_TASK BRIEF_: Rewrite the stretch of rows from the line containing "left ankle: (1853, 1028, 5)" through the end of the rows. Keep every line except the pictures, and lower each number inside the keypoint triples by 100.

======== EXERCISE INPUT

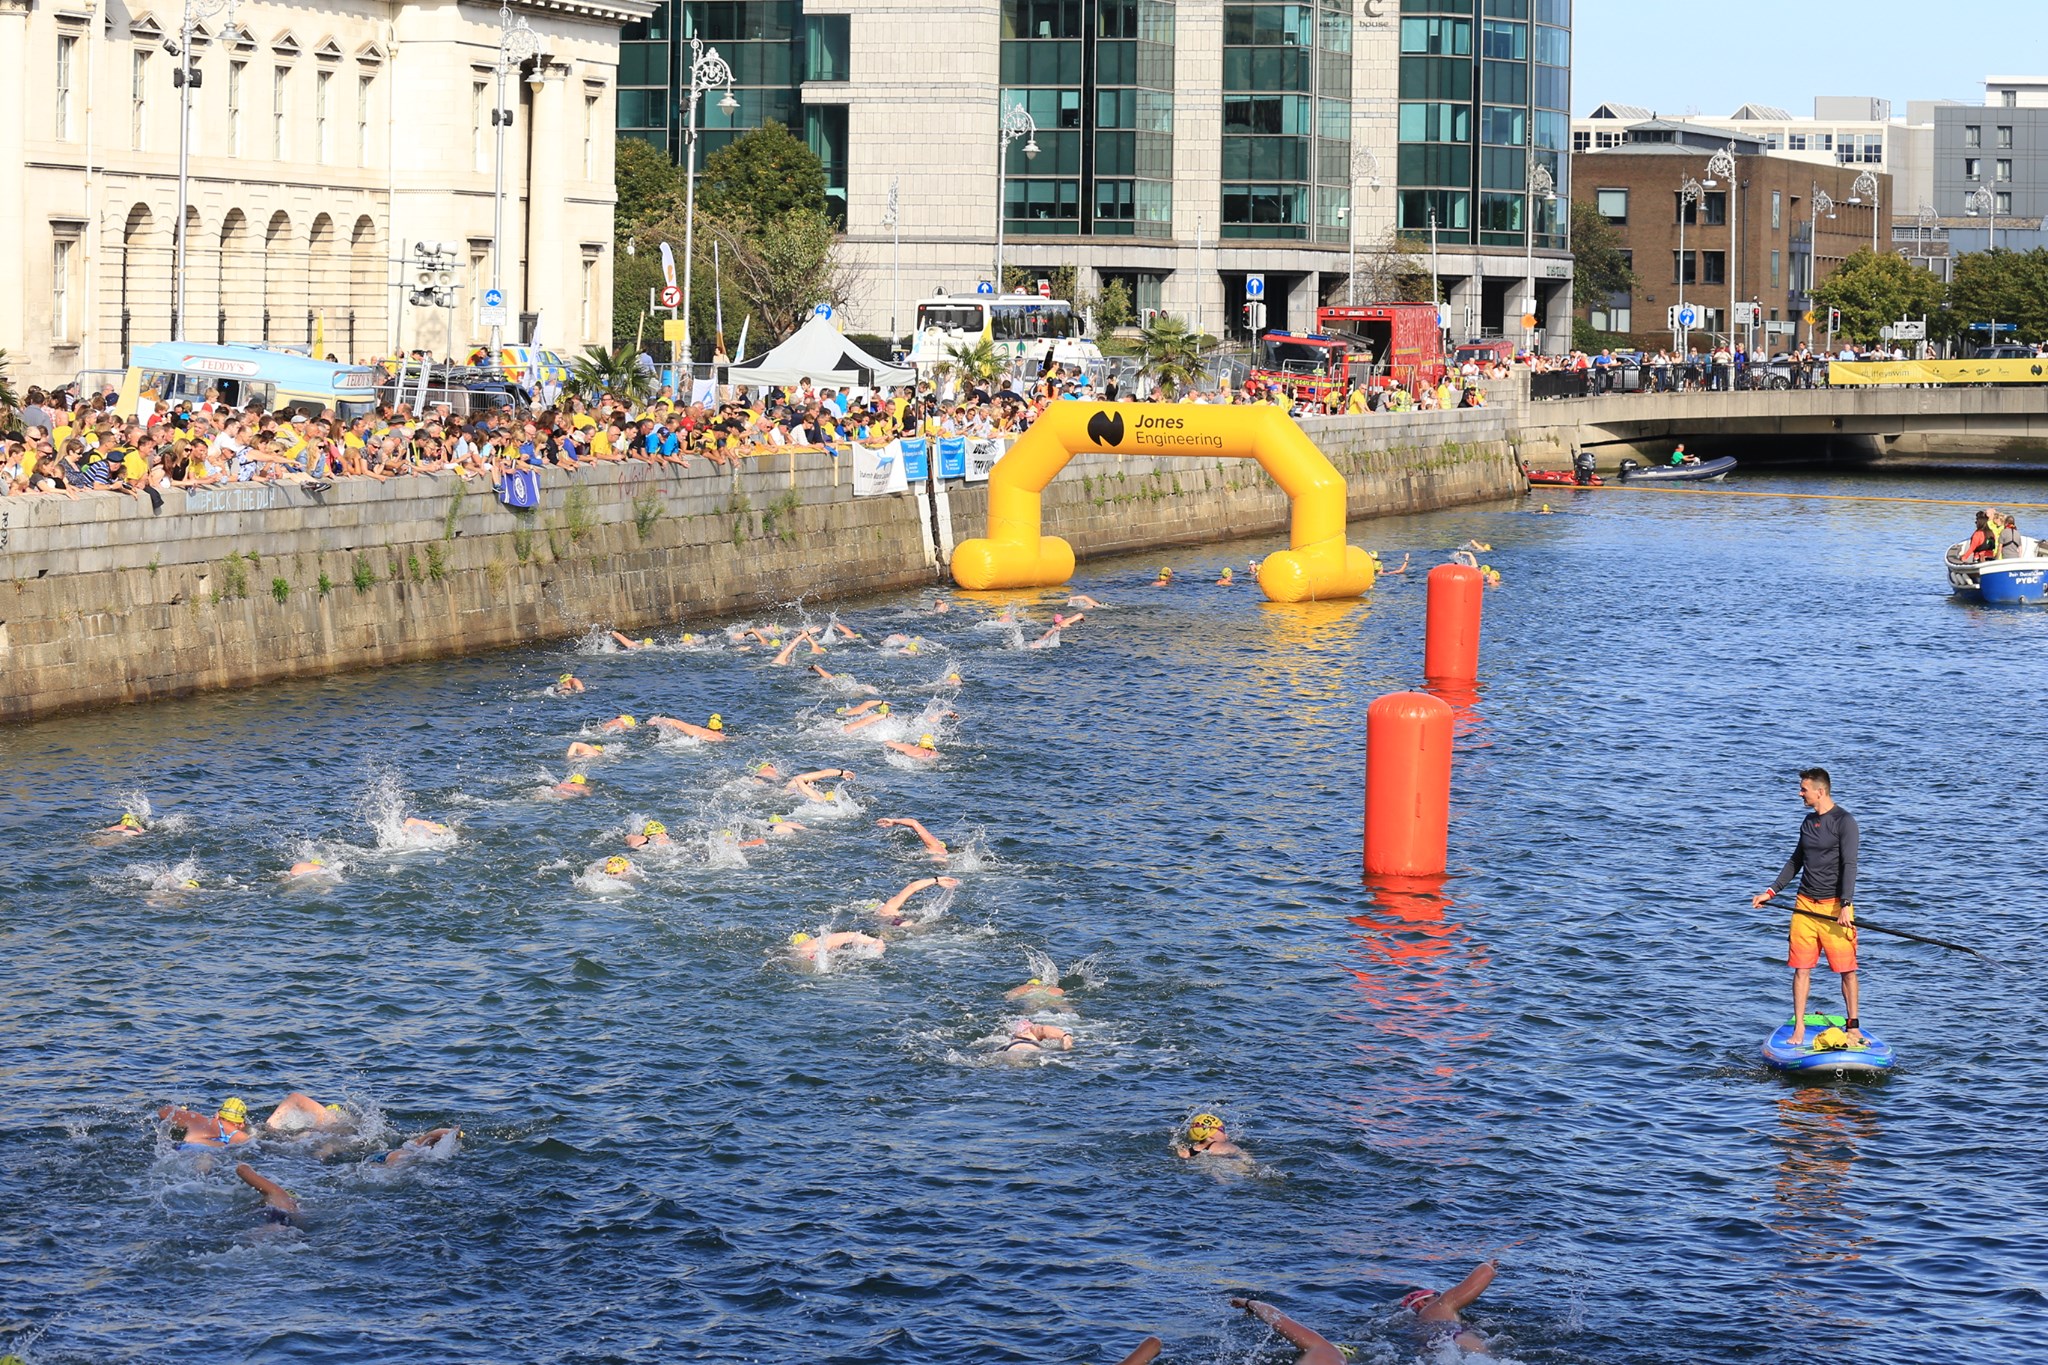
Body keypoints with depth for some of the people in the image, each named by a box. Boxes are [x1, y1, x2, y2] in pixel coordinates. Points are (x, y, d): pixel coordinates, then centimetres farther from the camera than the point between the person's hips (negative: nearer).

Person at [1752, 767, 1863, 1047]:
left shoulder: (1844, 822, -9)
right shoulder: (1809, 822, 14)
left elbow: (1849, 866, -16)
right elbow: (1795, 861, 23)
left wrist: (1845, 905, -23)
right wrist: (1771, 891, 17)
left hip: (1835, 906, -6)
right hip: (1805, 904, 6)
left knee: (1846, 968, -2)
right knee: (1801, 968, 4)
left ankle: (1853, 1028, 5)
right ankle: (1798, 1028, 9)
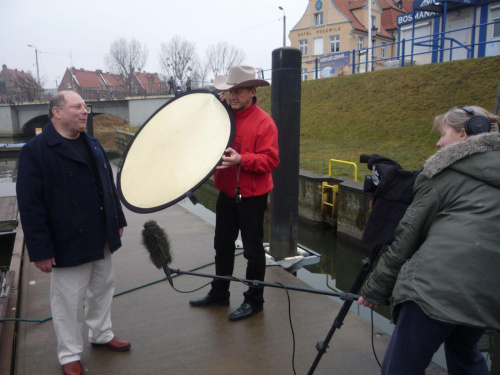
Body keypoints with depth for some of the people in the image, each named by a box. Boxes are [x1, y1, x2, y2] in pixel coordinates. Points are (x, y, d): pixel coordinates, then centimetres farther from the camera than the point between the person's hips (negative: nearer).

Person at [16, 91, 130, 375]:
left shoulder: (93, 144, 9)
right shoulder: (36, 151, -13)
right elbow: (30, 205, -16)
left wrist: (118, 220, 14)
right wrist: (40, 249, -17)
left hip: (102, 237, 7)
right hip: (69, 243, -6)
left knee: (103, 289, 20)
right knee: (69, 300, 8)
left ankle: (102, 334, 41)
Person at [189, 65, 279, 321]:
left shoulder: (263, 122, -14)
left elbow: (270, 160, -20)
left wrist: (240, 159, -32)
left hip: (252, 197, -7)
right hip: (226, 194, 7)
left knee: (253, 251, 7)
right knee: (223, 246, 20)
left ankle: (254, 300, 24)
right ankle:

================

_EXERCISE RESPONSE_:
left ankle: (1753, 928, -95)
right ankle: (1698, 928, -91)
Body keypoints with depth for some of the people in the image, each named by a box. Boxes are [x1, y1, x2, y2] in pixel coordinates. Points are (x, y, d): pixel coordinates, then centimetres farther from the camera than the point between the person's hips (negative: nearer).

Person at [16, 91, 130, 375]:
left shoulder: (-7, 44, -91)
right shoulder: (-64, 51, -113)
right elbow: (-70, 105, -116)
left wrist: (18, 120, -86)
right wrist: (-60, 149, -117)
left hip: (2, 137, -93)
right hip: (-31, 143, -106)
left knee: (3, 189, -80)
right knee: (-31, 200, -92)
left ankle: (2, 234, -59)
Person at [189, 65, 279, 321]:
left shoulder: (163, 22, -114)
left elbow: (170, 60, -120)
left wrist: (140, 59, -132)
left hip: (152, 97, -107)
right hip: (126, 94, -93)
left knee: (153, 151, -93)
right knee: (123, 146, -80)
left ankle: (154, 200, -76)
right ankle:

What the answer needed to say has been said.